TEXT PASSAGE:

Segment Open

At runtime if the realm guest accesses memory which hasn't yet been
mapped then KVM needs to either populate the region or fault the guest.

For memory in the lower (protected) region of IPA a fresh page is
provided to the RMM which will zero the contents. For memory in the
upper (shared) region of IPA, the memory from the memslot is mapped
into the realm VM non secure.

Signed-off-by: Steven Price <[email protected]>
---
arch/arm64/include/asm/kvm_emulate.h | 10 +++++
arch/arm64/include/asm/kvm_rme.h | 12 ++++++
arch/arm64/kvm/mmu.c | 64 +++++++++++++++++++++++++---
arch/arm64/kvm/rme.c | 48 +++++++++++++++++++++
4 files changed, 128 insertions(+), 6 deletions(-)

diff --git a/arch/arm64/include/asm/kvm_emulate.h b/arch/arm64/include/asm/kvm_emulate.h
index 285e62914ca4..3a71b3d2e10a 100644
--- a/arch/arm64/include/asm/kvm_emulate.h
+++ b/arch/arm64/include/asm/kvm_emulate.h
@@ -502,6 +502,16 @@ static inline enum realm_state kvm_realm_state(struct kvm *kvm)
return READ_ONCE(kvm->arch.realm.state);
}

+static inline gpa_t kvm_gpa_stolen_bits(struct kvm *kvm)
+{
+ if (kvm_is_realm(kvm)) {
+ struct realm *realm = &kvm->arch.realm;
+
+ return BIT(realm->ia_bits - 1);
+ }
+ return 0;
+}
+
static inline bool vcpu_is_rec(struct kvm_vcpu *vcpu)
{
if (static_branch_unlikely(&kvm_rme_is_available))

Segment Closed

Can you repeat, word for word, the stretch of the KVM patch from "Signed-off-by: Steven Price" through "kvm_realm_state(struct kvm *kvm)"? Nothing in the items after this is needed.

Data records:
Segment Open

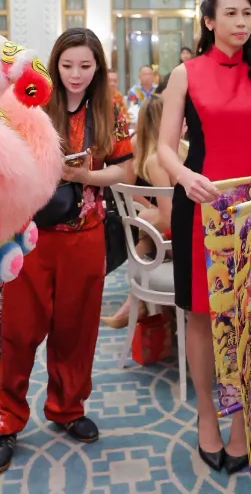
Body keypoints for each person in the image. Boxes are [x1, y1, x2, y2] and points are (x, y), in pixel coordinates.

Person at [157, 0, 251, 476]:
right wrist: (184, 176)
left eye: (247, 13)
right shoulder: (185, 74)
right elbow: (164, 148)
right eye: (231, 13)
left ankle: (242, 418)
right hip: (200, 202)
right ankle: (206, 414)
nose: (241, 22)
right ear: (210, 21)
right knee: (200, 314)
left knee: (249, 315)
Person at [0, 28, 135, 473]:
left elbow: (125, 169)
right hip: (30, 237)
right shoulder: (32, 99)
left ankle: (67, 407)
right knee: (18, 332)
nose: (75, 74)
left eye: (85, 66)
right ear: (55, 64)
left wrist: (85, 177)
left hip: (85, 234)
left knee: (77, 329)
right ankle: (5, 421)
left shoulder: (110, 105)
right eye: (67, 65)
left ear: (98, 67)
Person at [102, 94, 173, 329]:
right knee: (148, 224)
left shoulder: (164, 150)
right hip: (151, 211)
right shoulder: (142, 147)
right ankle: (138, 304)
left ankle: (135, 303)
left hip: (161, 215)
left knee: (148, 228)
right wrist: (152, 207)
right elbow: (128, 189)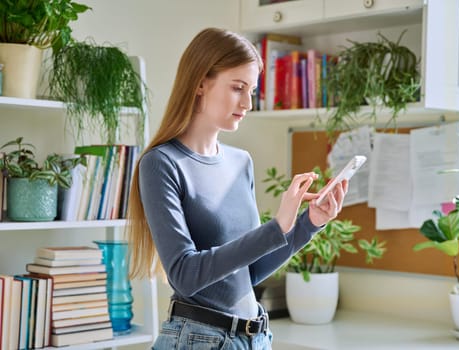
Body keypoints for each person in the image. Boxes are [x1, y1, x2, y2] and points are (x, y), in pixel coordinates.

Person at [126, 27, 348, 350]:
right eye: (237, 88)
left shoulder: (240, 162)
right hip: (198, 340)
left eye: (252, 91)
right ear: (201, 82)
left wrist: (308, 223)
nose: (248, 103)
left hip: (255, 337)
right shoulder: (161, 163)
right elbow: (184, 274)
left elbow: (251, 271)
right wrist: (277, 227)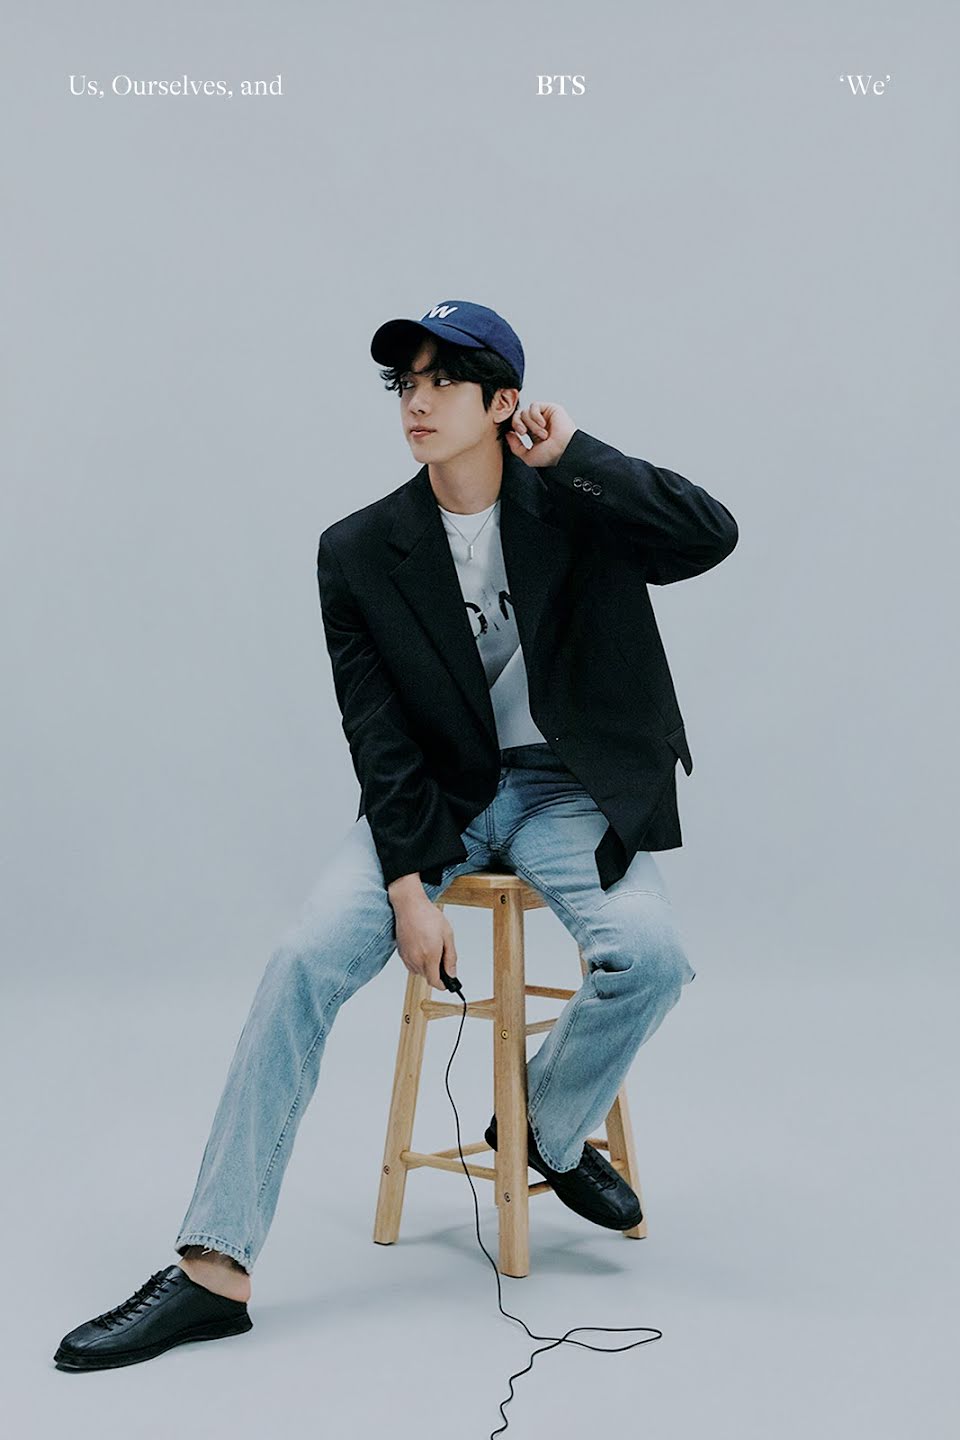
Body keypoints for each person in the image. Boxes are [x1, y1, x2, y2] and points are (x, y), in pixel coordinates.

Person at [53, 300, 739, 1372]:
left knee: (651, 960)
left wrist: (575, 456)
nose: (416, 402)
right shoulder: (360, 550)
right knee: (300, 961)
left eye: (441, 381)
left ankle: (542, 1126)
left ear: (503, 402)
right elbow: (376, 735)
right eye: (404, 385)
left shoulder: (579, 500)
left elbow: (710, 534)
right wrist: (409, 887)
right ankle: (212, 1269)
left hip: (569, 793)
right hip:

Segment Closed

TASK RESPONSE:
Signed-off-by: Steven Price <[email protected]>
---
arch/arm64/include/asm/kvm_emulate.h | 10 +++++
arch/arm64/include/asm/kvm_rme.h | 12 ++++++
arch/arm64/kvm/mmu.c | 64 +++++++++++++++++++++++++---
arch/arm64/kvm/rme.c | 48 +++++++++++++++++++++
4 files changed, 128 insertions(+), 6 deletions(-)

diff --git a/arch/arm64/include/asm/kvm_emulate.h b/arch/arm64/include/asm/kvm_emulate.h
index 285e62914ca4..3a71b3d2e10a 100644
--- a/arch/arm64/include/asm/kvm_emulate.h
+++ b/arch/arm64/include/asm/kvm_emulate.h
@@ -502,6 +502,16 @@ static inline enum realm_state kvm_realm_state(struct kvm *kvm)